OmniTrace is an AMD open source research project and is not supported as part of the ROCm software stack.

Browse OmniTrace source code on Github

OmniTrace is designed for both high-level profiling and comprehensive tracing of applications running on the CPU or the CPU+GPU via dynamic binary instrumentation, call-stack sampling, and various other means for determining currently executing function and line information.

Visualization of the comprehensive omnitrace results can be viewed in any modern web browser by visiting ui.perfetto.dev and loading the perfetto output (.proto files) produced by omnitrace.
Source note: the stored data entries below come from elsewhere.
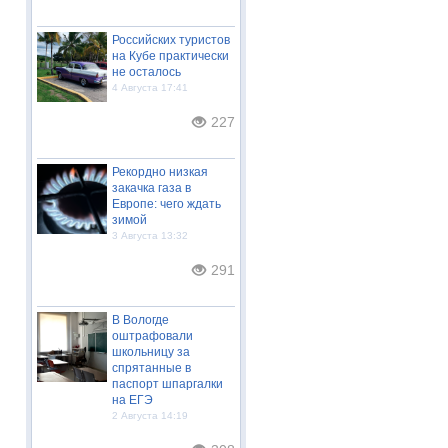
Российских туристов
на Кубе практически
не осталось
4 Августа 17:41
227
Рекордно низкая
закачка газа в
Европе: чего ждать
зимой
3 Августа 13:32
291
В Вологде
оштрафовали
школьницу за
спрятанные в
паспорт шпаргалки
на ЕГЭ
2 Августа 14:19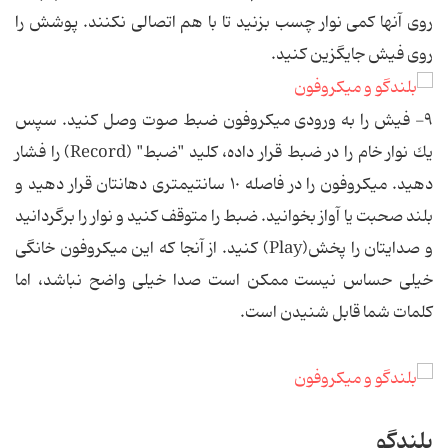
روی آنها كمی نوار چسب بزنید تا با هم اتصالی نكنند. پوشش را
روی فیش جایگزین كنید.
٩- فیش را به ورودی میكروفون ضبط صوت وصل كنید. سپس
یك نوار خام را در ضبط قرار داده، كلید "ضبط" (Record) را فشار
دهید. میكروفون را در فاصله ١٠ سانتیمتری دهانتان قرار دهید و
بلند صحبت یا آواز بخوانید. ضبط را متوقف كنید و نوار را برگردانید
و صدایتان را پخش(Play) كنید. از آنجا كه این میكروفون خانگی
خیلی حساس نیست ممكن است صدا خیلی واضح نباشد، اما
كلمات شما قابل شنیدن است.
بلندگو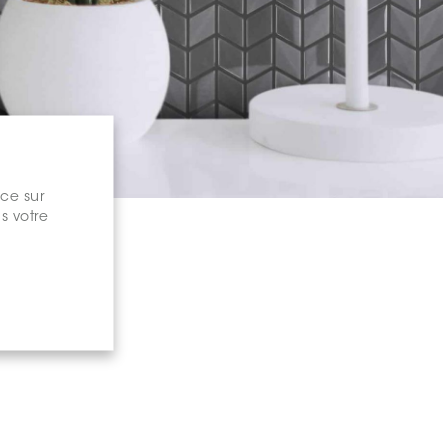
nce sur
s votre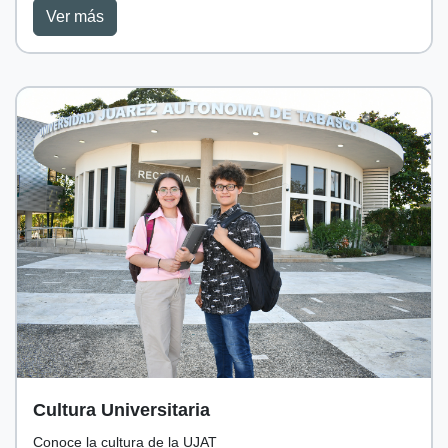
Ver más
Cultura Universitaria
Conoce la cultura de la UJAT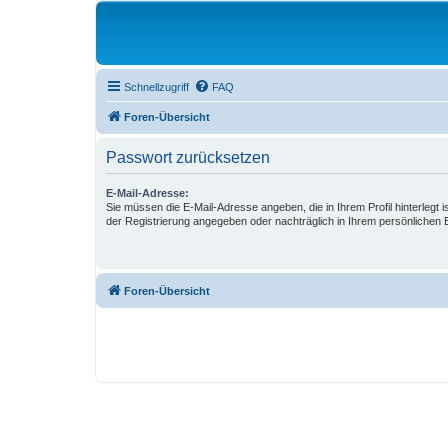
Schnellzugriff
FAQ
Foren-Übersicht
Passwort zurücksetzen
E-Mail-Adresse:
Sie müssen die E-Mail-Adresse angeben, die in Ihrem Profil hinterlegt i
der Registrierung angegeben oder nachträglich in Ihrem persönlichen 
Foren-Übersicht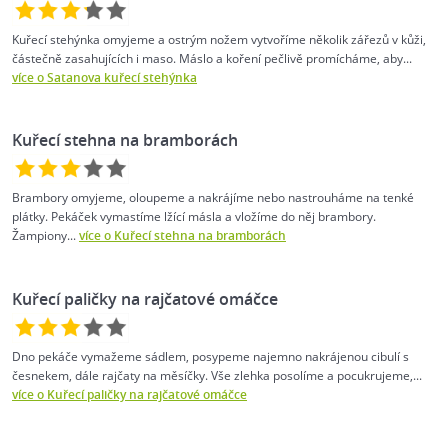
Kuřecí stehýnka omyjeme a ostrým nožem vytvoříme několik zářezů v kůži,
částečně zasahujících i maso. Máslo a koření pečlivě promícháme, aby...
více o Satanova kuřecí stehýnka
Kuřecí stehna na bramborách
Brambory omyjeme, oloupeme a nakrájíme nebo nastrouháme na tenké
plátky. Pekáček vymastíme lžící másla a vložíme do něj brambory.
Žampiony...
více o Kuřecí stehna na bramborách
Kuřecí paličky na rajčatové omáčce
Dno pekáče vymažeme sádlem, posypeme najemno nakrájenou cibulí s
česnekem, dále rajčaty na měsíčky. Vše zlehka posolíme a pocukrujeme,...
více o Kuřecí paličky na rajčatové omáčce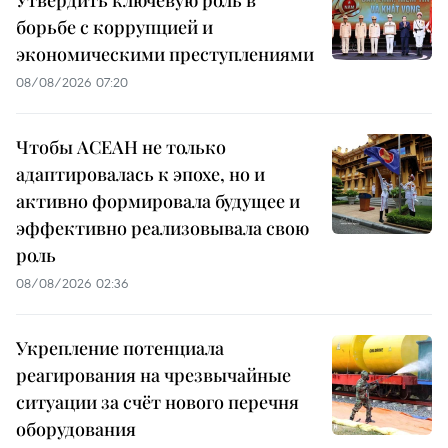
Утвердить ключевую роль в
борьбе с коррупцией и
экономическими преступлениями
08/08/2026 07:20
Чтобы АСЕАН не только
адаптировалась к эпохе, но и
активно формировала будущее и
эффективно реализовывала свою
роль
08/08/2026 02:36
Укрепление потенциала
реагирования на чрезвычайные
ситуации за счёт нового перечня
оборудования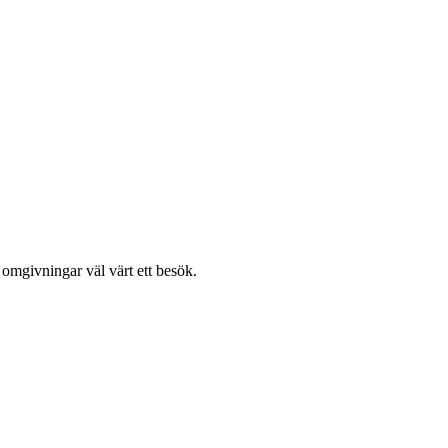
omgivningar väl värt ett besök.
Aggregated high-level results are available in text files for human consumption and JSON files for programmatic analysis. The JSON output files are compatible with the python package hatchet which converts the performance data into pandas dataframes and facilitate multi-run comparisons, filtering, visualization in Jupyter notebooks, and much more.

OmniTrace has two distinct configuration steps when instrumenting:

  1. Configuring which functions and modules are instrumented in the target binaries (i.e. executable and/or libraries)

  2. Configuring what the instrumentation does happens when the instrumented binaries are executed

OmniTrace Use Cases

When analyzing the performance of an application, it is always best to NOT assume you know where the performance bottlenecks are and why they are happening. OmniTrace is a tool for the entire execution of application. It is the sort of tool which is ideal for characterizing where optimization would have the greatest impact on the end-to-end execution of the application and/or viewing what else is happening on the system during a performance bottleneck.

Especially when GPUs are involved, there is a tendency to assume that the quickest path to performance improvement is minimizing the runtime of the GPU kernels. This is a highly flawed assumption: if you optimize the runtime of a kernel from 1 millisecond to 1 microsecond (1000x speed-up) but the original application never spent time waiting for kernel(s) to complete, you will see zero statistically significant speed-up in end-to-end runtime of your application. In other words, it does not matter how fast or slow the code on GPU is if the application is not bottlenecked waiting on the GPU.

Use OmniTrace to obtain a high-level view of the entire application. Use it to determine where the performance bottlenecks are and obtain clues to why these bottlenecks are happening. If you want extensive insight into the execution of individual kernels on the GPU, AMD Research is working on another tool for this but you should start with the tool which characterizes the broad picture: OmniTrace.

With regard to the CPU, OmniTrace does not target any specific vendor, it works just as well with non-AMD CPUs as with AMD CPUs. With regard to the GPU, OmniTrace is currently restricted to the HIP and HSA APIs and kernels executing on AMD GPUs.